- _Trecho da página_:

╭──

Fomos eu, Pedro Victor (que me ajudava na organização) e Amaral, partimos ao encalço do Arnaldo. Em frente a uma casinha na rua José Santos e Silva, no centro de Teresina, nós três batíamos palmas firmemente. Com a naturalidade de quem estava habituado a isto, Amaral disse que ele não estava em casa, mas que seria facilmente encontrado, afinal, havia poucos botequins pela vizinhança. Na segunda parada, lá estava ele: alto, magro, cabelos grisalhos, barba por fazer, camisa quadriculada, sandália tipo franciscano e um enorme óculos, emoldurando seu rosto. Ali, sentado em um tamborete, com uma dose de branquinha ao lado, conversando com uns amigos no barzinho da dona Bebé, sua prima.

Falamos. Disse-lhe que queria uma palestra. Ele topou, não sei se ficou entusiasmado. Arnaldo e Amaral, dois artistas tão autorias, falariam para vários leitores de X-men e Dragon Ball Z. Tinha de ser um sucesso. No dia marcado, a meia hora de se iniciar a palestra, Amaral chega sozinho e perguntando por seu colega. “Se eu sei...”, respondo. Hora marcada e nada! Ele parte à caça de Arnaldo, mas nem sinal. Amaral faz a palestra sozinho, e hoje, quando pergunto a Arnaldo porque faltou ou aonde teria ido, ele responde: “Você já havia me procurado antes?”.

Dois anos depois, voltei àquela mesma casa, bati palmas e decidi ir até a dona Bebé. E lá estava. Quando lhe disse que eu organizava um evento, que queria uma exposição sobre o que havia produzido nas artes plásticas, porque queria homenageá-lo e criar um troféu com seu nome para premiar os melhores quadrinhistas que aparecessem, e mais, preparar uma reedição comemorativa de 30 anos de Humor Sangrento, publicação de sua autoria, além de dizer que seu trabalho era objeto de estudo da minha monografia de conclusão de curso, ele sorria para si mesmo, coçando levemente a cabeça, acanhado e repetindo: “...Quanta homenagem!...”.

╰──

- _Enunciado do exercício_: Pode retornar, sem nenhuma alteração, todo o trecho do relato sobre Arnaldo que vai de "Fomos eu, Pedro" até "Bebé, sua prima."?

- _Dados fornecidos_:
╭──

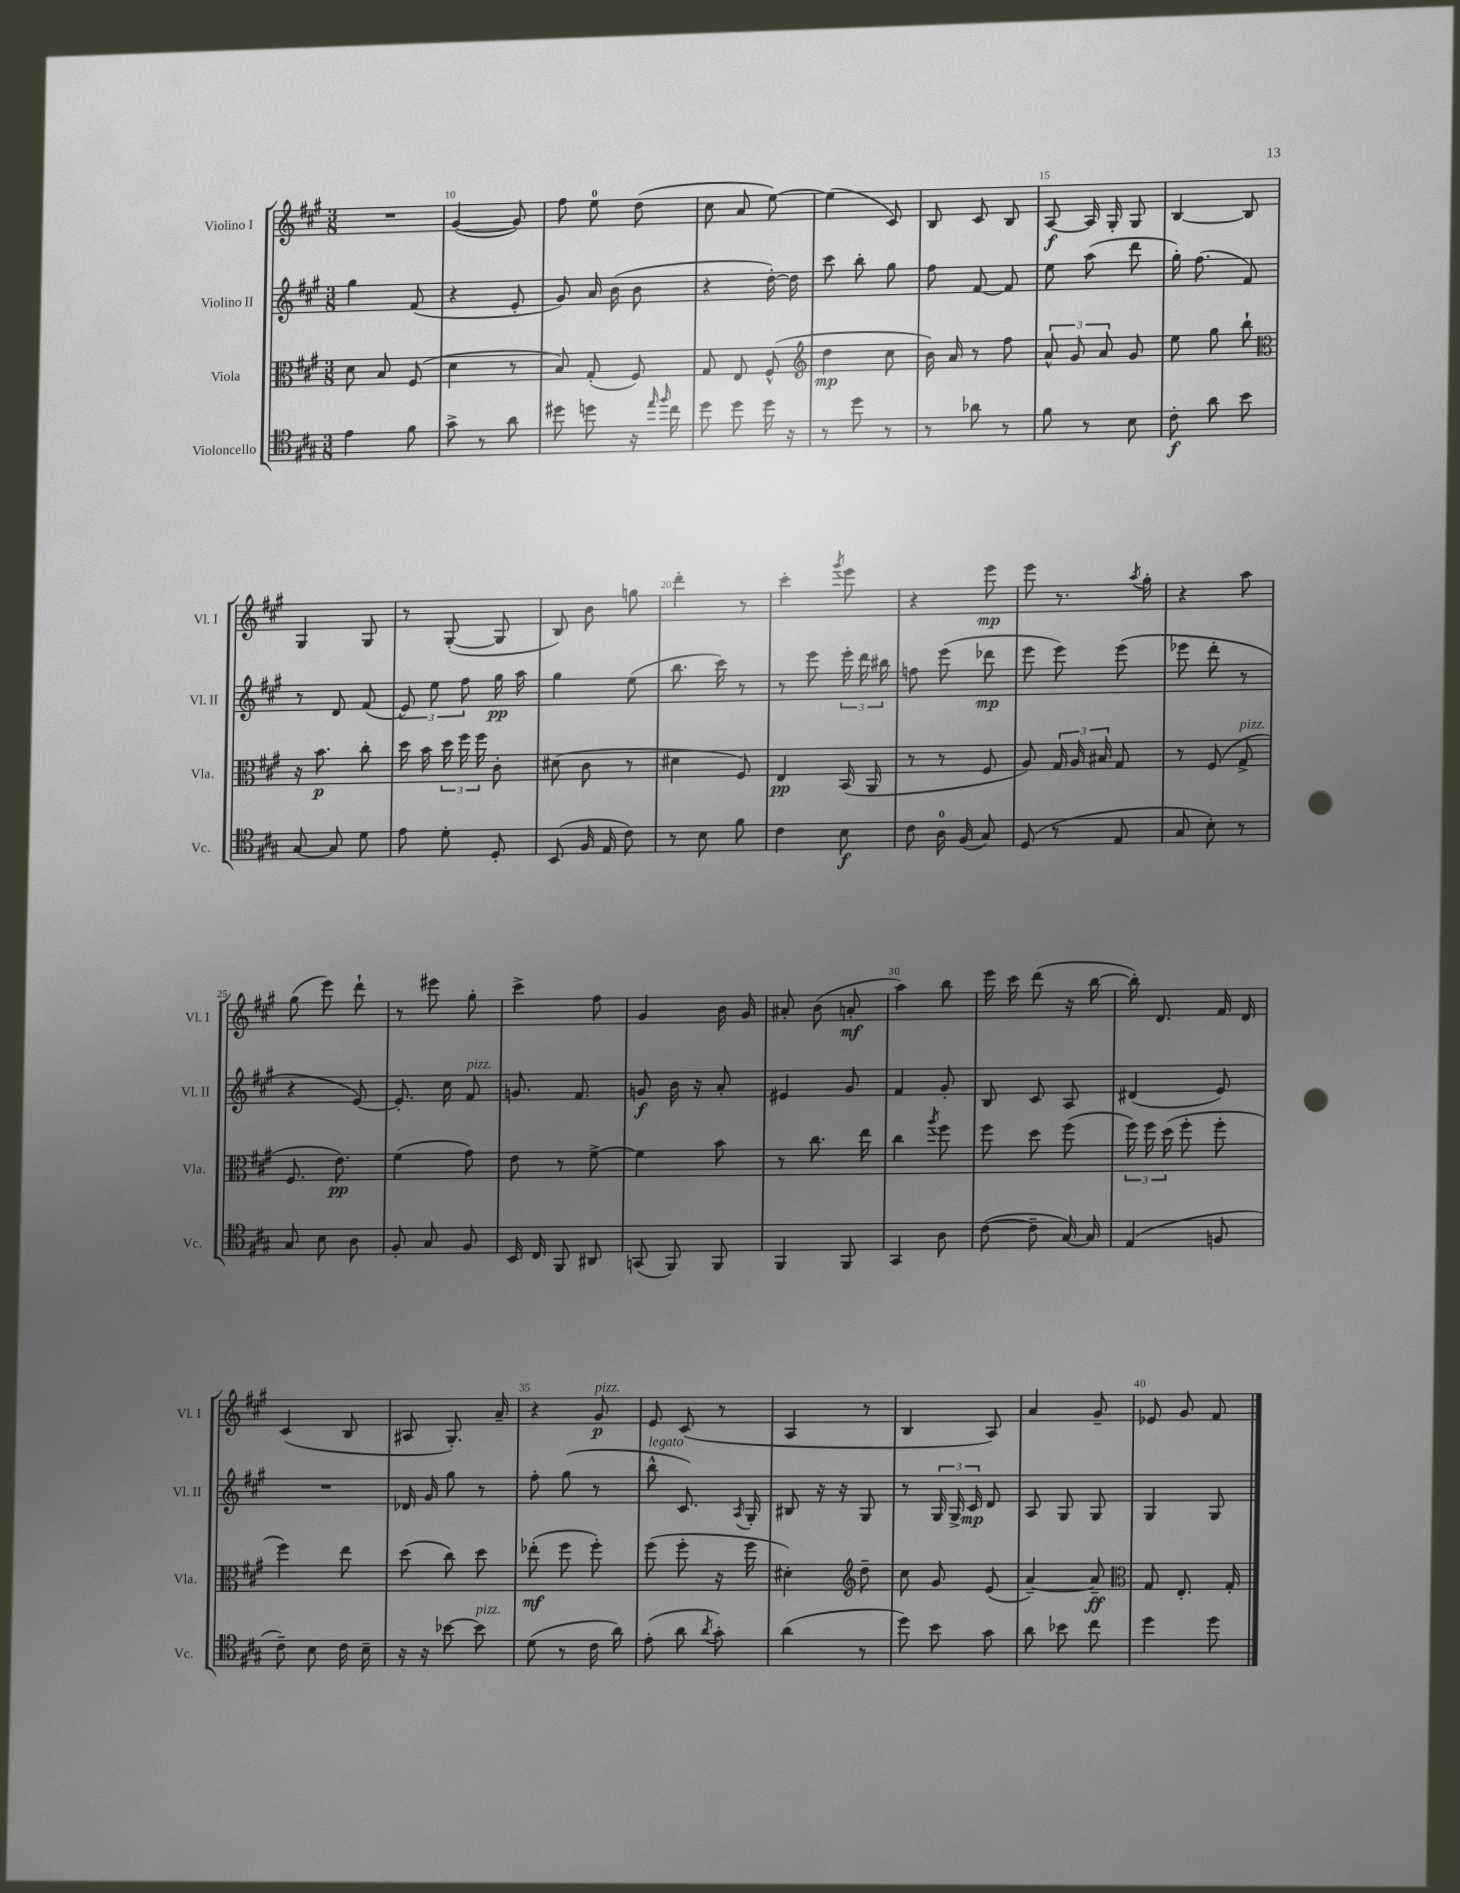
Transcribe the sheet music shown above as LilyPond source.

<<
\new StaffGroup <<
\new Staff = "s0" \with { instrumentName = "Violino I" shortInstrumentName = "Vl. I" } {
    \clef treble \key a \major \numericTimeSignature \time 3/8
    \autoBeamOff R4. |
    gis'4~( gis'8) |
    fis''8 e''8-0 d''8( |
    cis''8 a'8 e''8~) |
    e''4( cis'8) |
    b8 cis'8 b8 |
    a8~\f a16 gis16-. gis8 |
    b4~ b8 |
    gis4 gis8 |
    r8 gis8~-.( gis8 |
    b8) b'8 g''8 |
    d'''4-. r8 |
    cis'''4-. \acciaccatura { gis'''8 } e'''8 |
    r4 e'''8\mp |
    e'''8 r8. \acciaccatura { a''8 } gis''16-. |
    r4 a''8 |
    gis''8( e'''8) d'''8-! |
    r8 eis'''8 gis''8-. |
    cis'''4-> fis''8 |
    gis'4 b'16 gis'16 |
    ais'8-. b'8( a'8-.\mf |
    a''4) b''8 |
    e'''16 cis'''16 d'''8( r16 b''16~ |
    b''16-.) d'8. fis'16 d'16 |
    cis'4( b8 |
    ais8 gis8.-.) a'16-- |
    r4 gis'8\p^\markup { \italic "pizz." } |
    e'8 cis'8( r8 |
    a4 r8 |
    b4 a8) |
    a'4 gis'8-- |
    ees'8 gis'8 fis'8 \bar "|." |
}
\new Staff = "s1" \with { instrumentName = "Violino II" shortInstrumentName = "Vl. II" } {
    \clef treble \key a \major \numericTimeSignature \time 3/8
    \autoBeamOff gis''4 fis'8( |
    r4 e'8-. |
    gis'8) a'16 b'16( b'8 |
    r4 d''16~-.) d''16 |
    cis'''8 b''8-. gis''8 |
    fis''8 fis'8~ fis'8 |
    e''8 a''8( d'''8 |
    gis''16-.) fis''8.( fis'8) |
    r8 d'8 fis'8( |
    \tuplet 3/2 { e'8) e''8 fis''8 } gis''16\pp a''16 |
    gis''4 e''8( |
    b''8. cis'''16) r8 |
    r8 e'''8 \tuplet 3/2 { e'''16-. d'''16 bis''16 } |
    f''8 e'''8( des'''8\mp |
    e'''8 e'''8) e'''8( |
    ees'''8 d'''8-. r8 |
    r4 e'8~) |
    e'8.-. cis''16 fis'8^\markup { \italic "pizz." } |
    g'8. fis'8. |
    g'8\f b'16 r16 a'8-. |
    eis'4 gis'8 |
    fis'4 gis'8-. |
    b8 cis'8 a8 |
    dis'4( e'8) |
    R4. |
    des'16 gis'16 gis''8 r8 |
    fis''8-. gis''8( r8 |
    b''8-^^\markup { \italic "legato" } cis'8.) \acciaccatura { a8 } gis16-. |
    bis8 r16 r16 gis8 |
    r8 \tuplet 3/2 { gis16 gis16-> cis'16\mp } d'8 |
    a8 gis8 gis8 |
    gis4 gis8 \bar "|." |
}
\new Staff = "s2" \with { instrumentName = "Viola" shortInstrumentName = "Vla." } {
    \clef alto \key a \major \numericTimeSignature \time 3/8
    \autoBeamOff d'8 b8 fis8( |
    d'4 r8 |
    b8) gis8-.( fis8) |
    gis8 e8 fis8-^( |
    \clef treble d''4\mp cis''8 |
    b'16) a'16 r8 fis''8 |
    \tuplet 3/2 { a'8-^ gis'8 a'8 } gis'8 |
    e''8 gis''8 b''8-! |
    \clef alto r16 b'8.\p cis''8-. |
    d''16 b'16 \tuplet 3/2 { d''16 fis''16 fis''16 } cis'8-. |
    dis'8( cis'8 r8 |
    dis'4 fis8) |
    e4\pp b,16( a,16 |
    r8 r8 fis8 |
    a8) \tuplet 3/2 { gis16 a16 bis16 } gis8 |
    r8 fis8( gis8->^\markup { \italic "pizz." } |
    fis8. e'8.\pp) |
    fis'4( gis'8) |
    e'8 r8 fis'8~-> |
    fis'4 b'8 |
    r8 cis''8. e''16 |
    cis''4 \acciaccatura { a''8 } fis''8 |
    fis''8 d''8 fis''8( |
    \tuplet 3/2 { fis''16) fis''16 d''16( } fis''8-. fis''8-. |
    fis''4) e''8 |
    d''8( cis''8) d''8 |
    ees''8-.\mf( fis''8 fis''8-.) |
    fis''8( fis''8-. r16 fis''16 |
    dis'4-.) \clef treble d''8-- |
    cis''8 gis'8 e'8( |
    a'4~--) a'8--\ff |
    \clef alto gis8 e8.-. gis16-. \bar "|." |
}
\new Staff = "s3" \with { instrumentName = "Violoncello" shortInstrumentName = "Vc." } {
    \clef tenor \key a \major \numericTimeSignature \time 3/8
    \autoBeamOff e'4 fis'8 |
    gis'8-> r8 a'8 |
    dis''8 d''8 r16 \grace { e''16 fis''16 } cis''16 |
    d''8 d''8 d''16 r16 |
    r8 d''8 r8 |
    r8 aes'8 r8 |
    fis'8 r8 b8 |
    cis'8-.\f a'8 b'8 |
    gis8~ gis8 d'8 |
    e'8 d'8-. d8-. |
    b,8( fis16 e16 cis'8) |
    r8 b8 fis'8 |
    cis'4 b8\f |
    cis'8 a16-0 fis16( gis8) |
    d8( r8 e8 |
    gis8 b8-.) r8 |
    gis8 b8 a8 |
    fis8-. gis8 fis8 |
    b,16 cis16 fis,8 ais,8 |
    g,8( fis,8) fis,8 |
    fis,4 fis,8 |
    gis,4 a8 |
    cis'8~( cis'8-- gis16~) gis16 |
    e4( f8 |
    cis'8--) b8 cis'16 b16-- |
    r16 r16 bes'8~ bes'8^\markup { \italic "pizz." } |
    d'8( r8 cis'16 a'16) |
    e'8-.( a'8 \acciaccatura { a'8 } gis'8-.) |
    a'4( r8 |
    d''8) b'8 gis'8 |
    a'8 bes'8 cis''8 |
    d''4 d''8 \bar "|." |
}
>>
>>
\layout { \context { \Score currentBarNumber = #9 \override BarNumber.break-visibility = ##(#f #t #t) barNumberVisibility = #(every-nth-bar-number-visible 5) } }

╰──

- _Resposta do exercício_:
Fomos eu, Pedro Victor (que me ajudava na organização) e Amaral, partimos ao encalço do Arnaldo. Em frente a uma casinha na rua José Santos e Silva, no centro de Teresina, nós três batíamos palmas firmemente. Com a naturalidade de quem estava habituado a isto, Amaral disse que ele não estava em casa, mas que seria facilmente encontrado, afinal, havia poucos botequins pela vizinhança. Na segunda parada, lá estava ele: alto, magro, cabelos grisalhos, barba por fazer, camisa quadriculada, sandália tipo franciscano e um enorme óculos, emoldurando seu rosto. Ali, sentado em um tamborete, com uma dose de branquinha ao lado, conversando com uns amigos no barzinho da dona Bebé, sua prima.